Bianca Prohaska gave a presentation on the use of steroid hormones from muscle tissue as a quick, easy, non-lethal way to observe reproductive timing in spiny dogfish and sharpnose sharks.  I’m digging the emphasis on non-lethal methods at this meeting.

Andrea Kroetz brought up some interesting points about human effects on the environment with her talk on how Hurricane Katrina and the Deepwater Horizon spill affected bonnethead movement around Dauphin Island in Alabama.  The hurricane cut an inlet that the sharks were happy to use, until humans built a wall across it to keep the oil spill out.  As a result, the sharks went elsewhere.  Will they return if/when the wall comes down?

A few talks focused on predator/prey theory and how it relates to nursery habitat, and these were practically required viewing for me.  Kristine Stump simulated predation risk by releasing a large lemon shark into a pen full of juveniles and PVC pipes meant to simulate mangrove roots.  The juveniles hid in the “roots” in the presence of the larger shark, but were a little braver when they were in a group.  Phil Matich used stable isotopes to identify dietary shifts in juvenile bull sharks in response to the mass exodus of fish from the Everglades during the dry season.  The shift from marine to marsh fish came later than expected, and hypotheses for this included a diet of estuarine fish or the sharks targeting the larger marsh fish that followed the initial pulse of smaller fishes.  Mike McCallister attempted to use prey abundance to predict sharpnose shark abundance, and it didn’t really work out.  However, in the case of small sharks predation risk may actually be a bigger factor than prey abundance, and prey availability may actually be more important for larger sharks that don’t have to worry about predators.
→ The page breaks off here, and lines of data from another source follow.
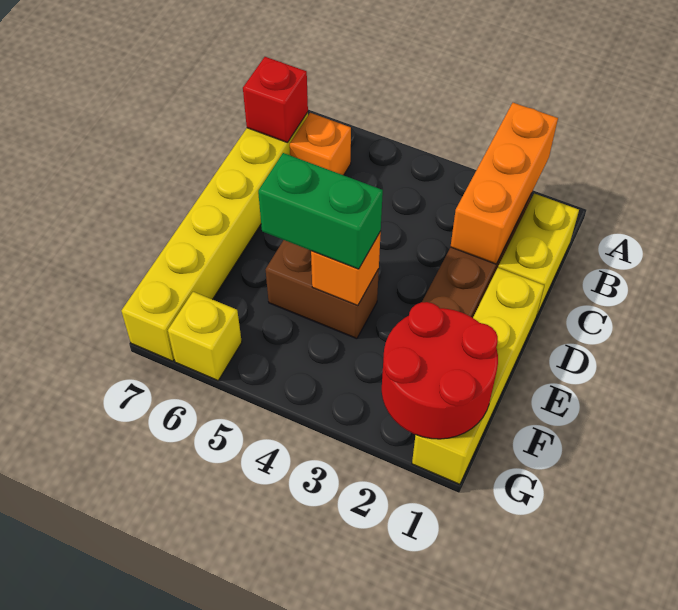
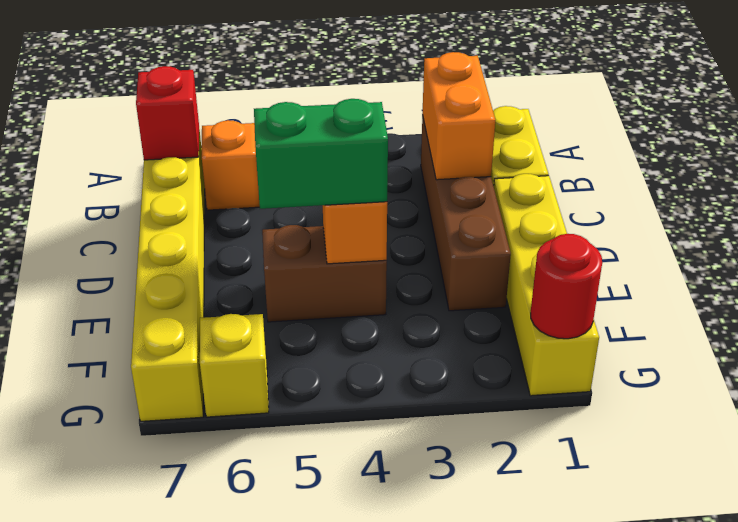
orange 1x3 brick [451,103,558,264] -> orange 1x2 brick [422,52,495,180]
red 2x2 round brick [382,302,498,439] -> red 1x1 round brick [531,234,602,339]

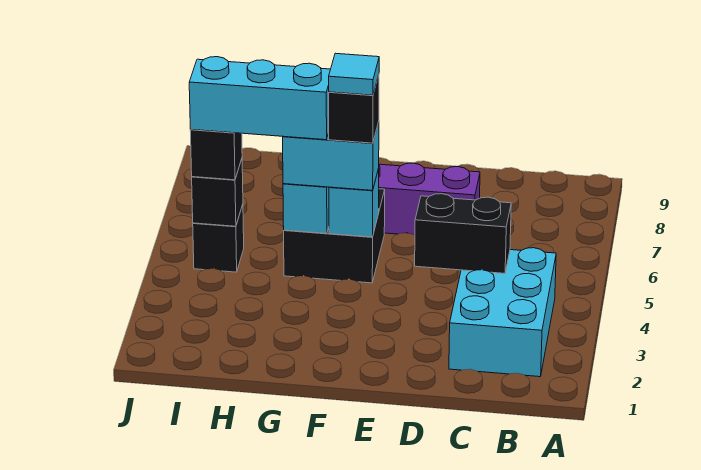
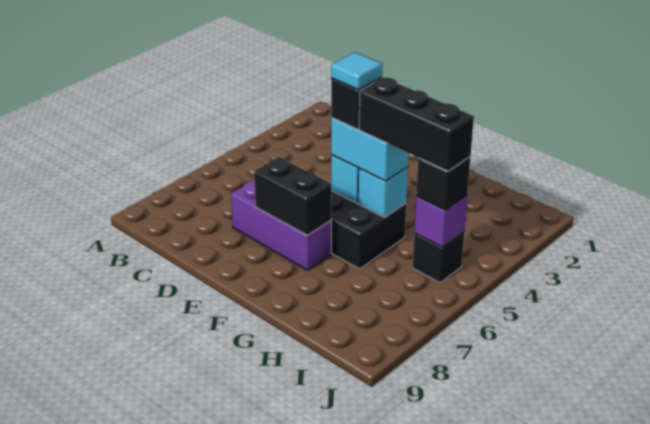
cyan 2x3 brick [449,248,556,377] -> none
black 1x2 brick [415,194,511,273] -> black 1x2 brick moved to [254,157,331,235]
cyan 1x3 brick [189,57,331,140] -> black 1x3 brick [359,78,474,171]
black 1x1 brick [192,159,243,226] -> purple 1x1 brick [414,195,467,247]

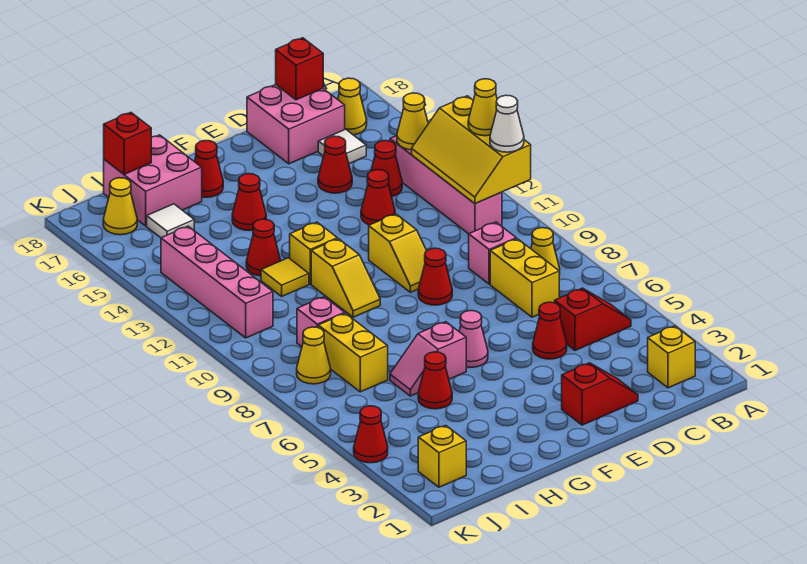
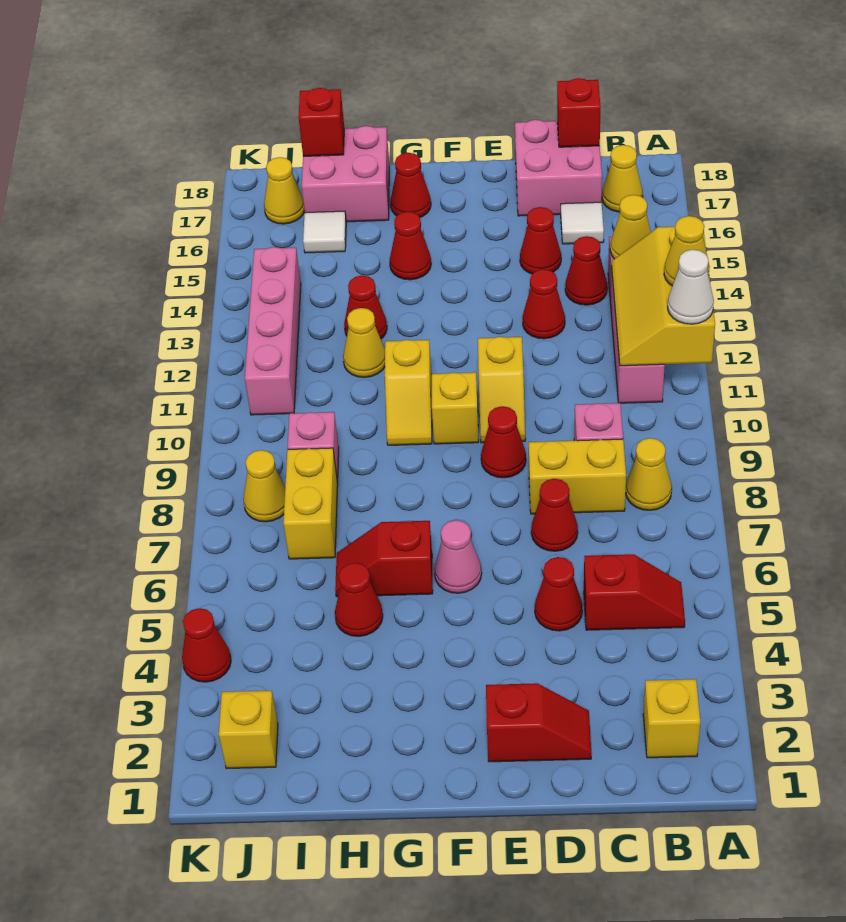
yellow 1x2 brick [490,239,559,317] -> yellow 1x2 brick turned to [529,439,626,514]
none -> red 1x1 cone [531,479,578,551]
pink 1x2 slope [390,322,466,396] -> red 1x2 slope [335,521,433,597]
yellow 1x1 brick [290,222,337,284] -> yellow 1x1 brick moved to [432,372,479,444]
yellow 1x1 tile [261,258,309,296] -> yellow 1x1 cone [343,308,385,377]

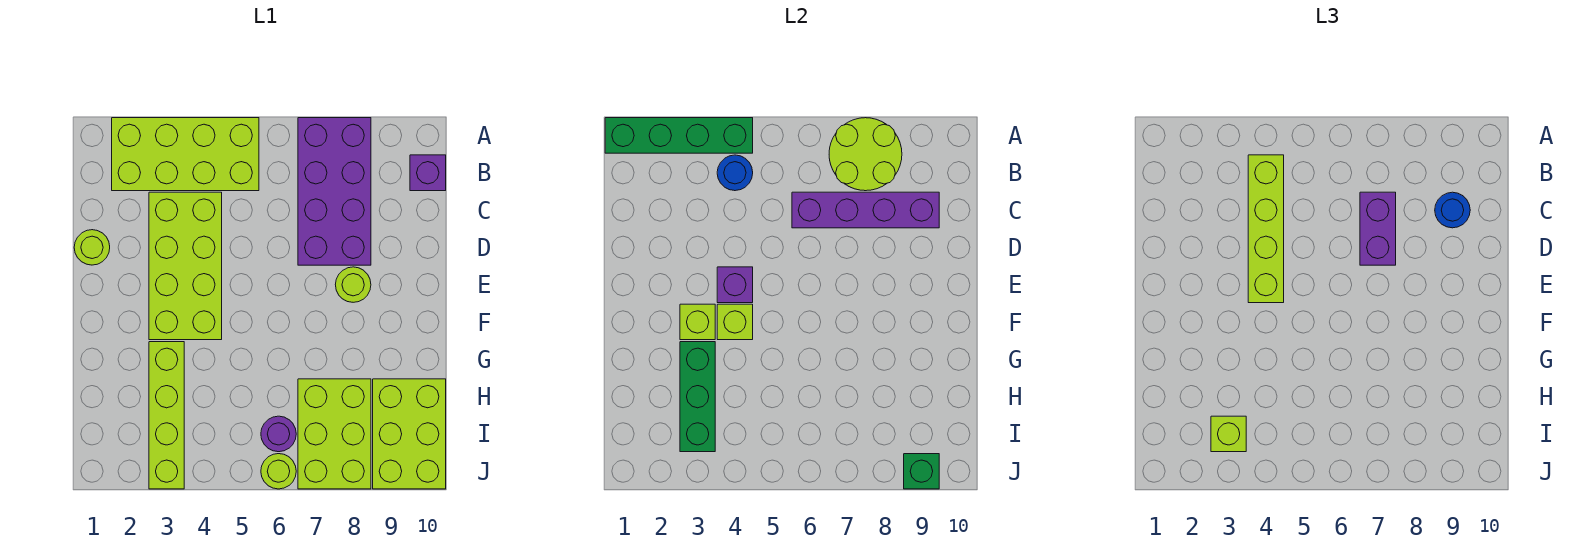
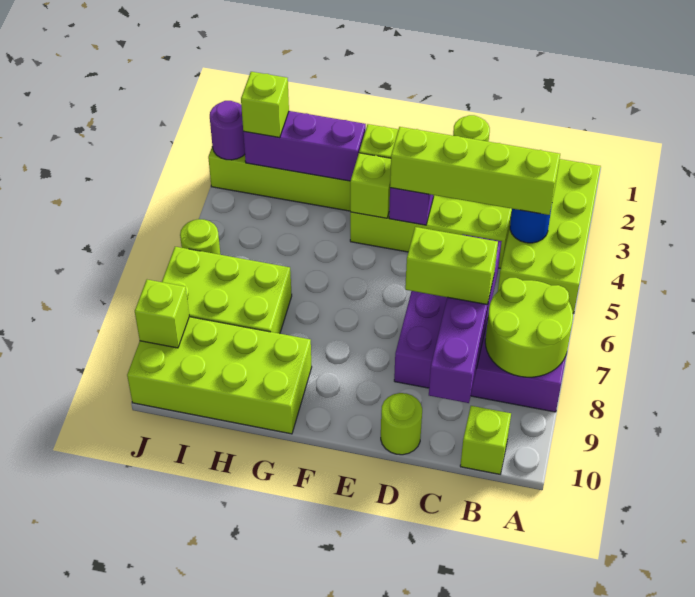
green 1x4 brick [605,118,753,153] -> none
purple 1x1 brick [410,155,446,191] -> lime 1x1 brick [460,406,511,474]
purple 1x2 brick [1360,192,1396,265] -> lime 1x2 brick [405,227,498,305]
blue 1x1 round brick [1435,192,1470,228] -> none
lime 1x1 round brick [335,267,371,302] -> lime 1x1 round brick moved to [381,393,422,455]
green 1x3 brick [680,342,715,452] -> purple 1x3 brick [243,111,366,181]
lime 2x3 brick [373,379,446,489] -> lime 2x4 brick [127,317,312,434]
purple 1x1 round brick [261,416,296,452] -> purple 1x1 round brick moved to [210,101,245,160]
green 1x1 brick [904,454,939,489] -> lime 1x1 brick [135,280,189,348]

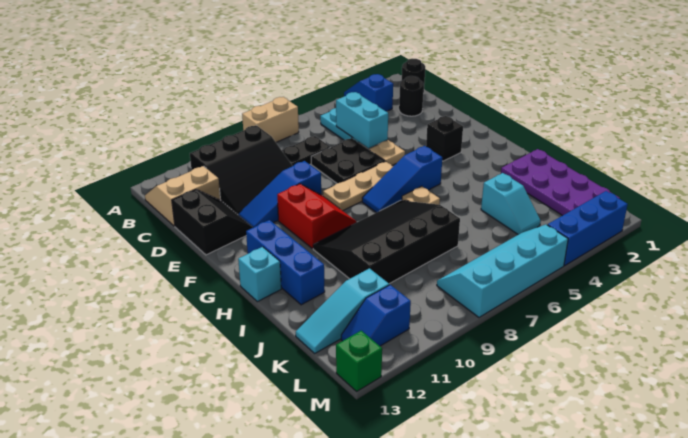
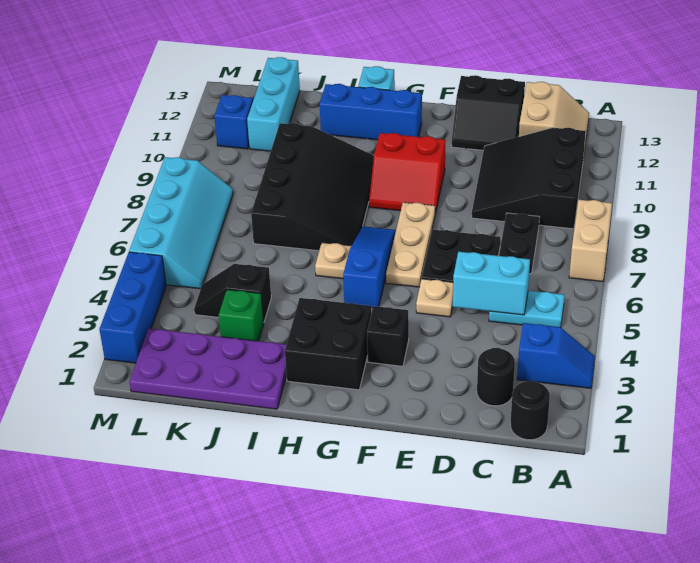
blue 1x3 slope [238,161,321,228] -> none
none -> black 2x2 brick [285,298,371,390]
cyan 1x2 slope [481,173,541,235] -> black 1x2 slope [194,264,271,321]
cyan 1x3 slope [296,268,389,353] -> cyan 1x3 brick [247,57,300,151]
green 1x1 brick [336,331,382,391] -> green 1x1 brick moved to [219,290,264,341]

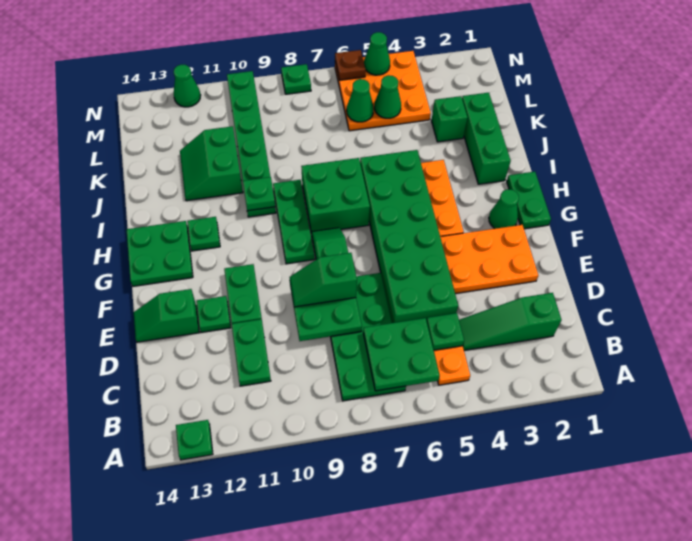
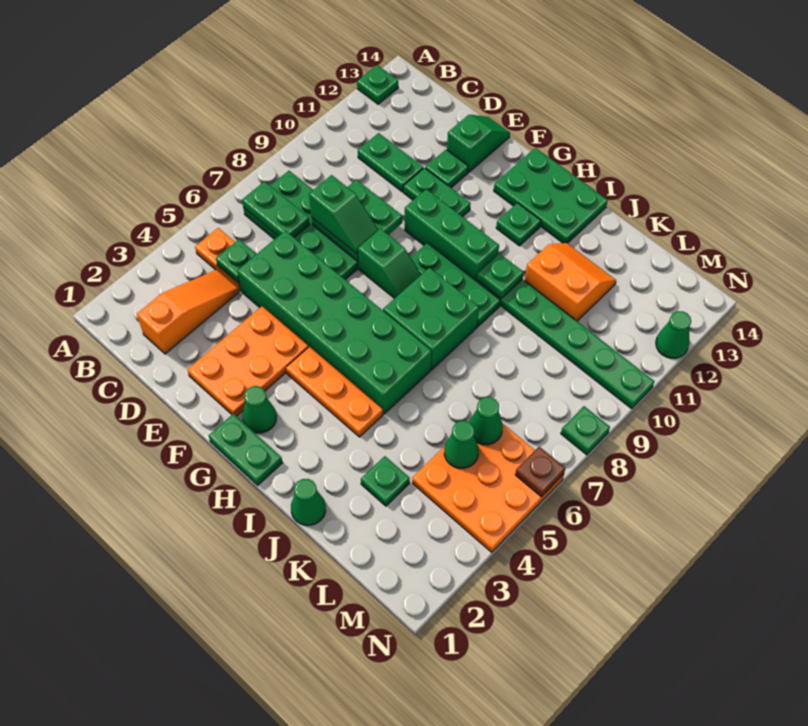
green 2x2 plate [363,318,440,391] -> green 1x2 plate [242,182,310,237]
green 1x3 slope [459,293,561,350] -> orange 1x3 slope [137,270,239,354]
green 1x2 slope [290,253,357,307] -> green 1x2 slope turned to [309,175,378,254]
green 2x2 plate [127,221,193,286] -> green 2x3 plate [494,148,608,243]
green 1x3 brick [462,93,511,184] -> green 1x3 brick moved to [405,189,499,281]
green 2x2 slope [180,126,243,201] -> orange 2x2 slope [525,243,616,321]
green 1x1 brick [431,96,468,142] -> green 1x1 plate [361,456,410,506]
green 1x1 cone [364,32,390,75] -> green 1x1 cone moved to [291,479,326,525]

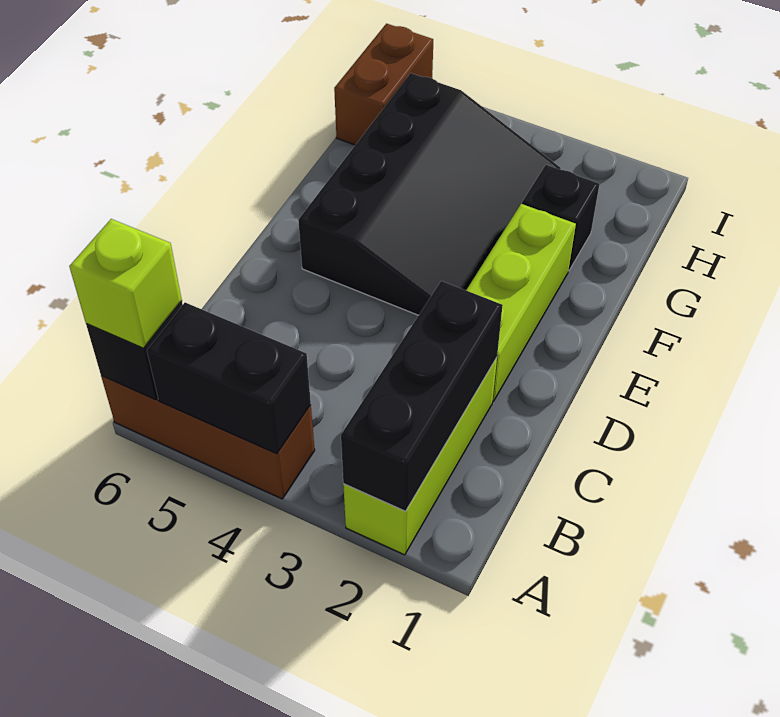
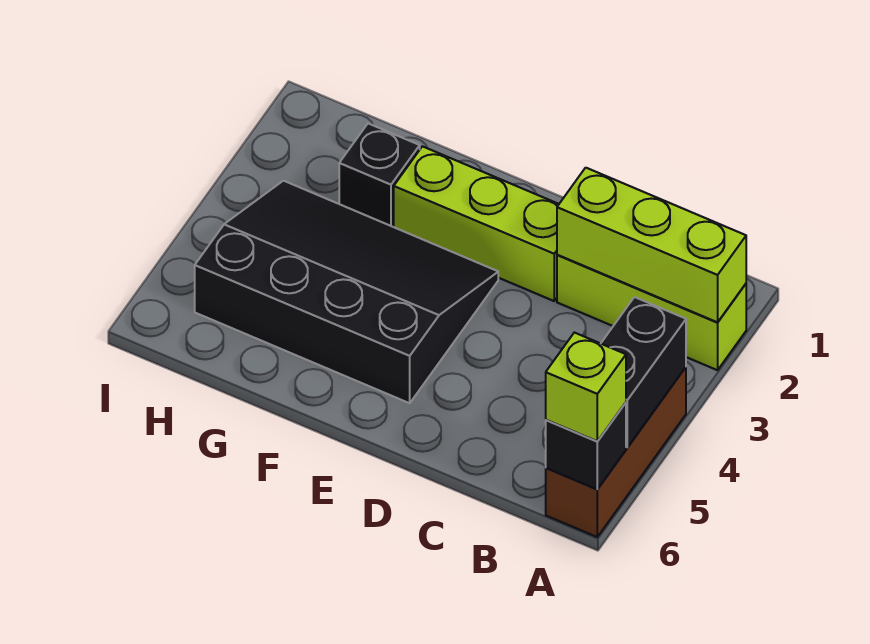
black 1x3 brick [341,281,503,511] -> lime 1x3 brick [557,168,746,322]
brown 1x2 brick [334,24,433,145] -> none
Matt Kolman looked at the bite mechanics of our friend the cownose ray, and found that it can crush like no other elasmobranch.  It can chomp hard enough by the time it’s one year old to smash all size classes of Coquina clams, and that’s just the first shellfish he’ll be testing.

Finally, James Sulikowski gave a doozy of a spiny dogfish talk, summarizing most of the findings his lab has come up with so far regarding the New England population.  First, they might not migrate out of New England very much.  Second, they may have a gestation period of 18 months instead of the traditionally-accepted 24.  And third, they seem to be breeding and eating off of Southern New England.  Unfortunately his grad student Amy Carlson gave a talk that wasn’t in the schedule and I missed it to write this very recap.  Fortunately, the twitterers were on it and it looks like the southern population (my friends off the coast of North Carolina) may not be that well-connected to the New England dags.  All this is still preliminary and really we still have very little idea of what these sharks are actually doing.  That’s why they’re awesome.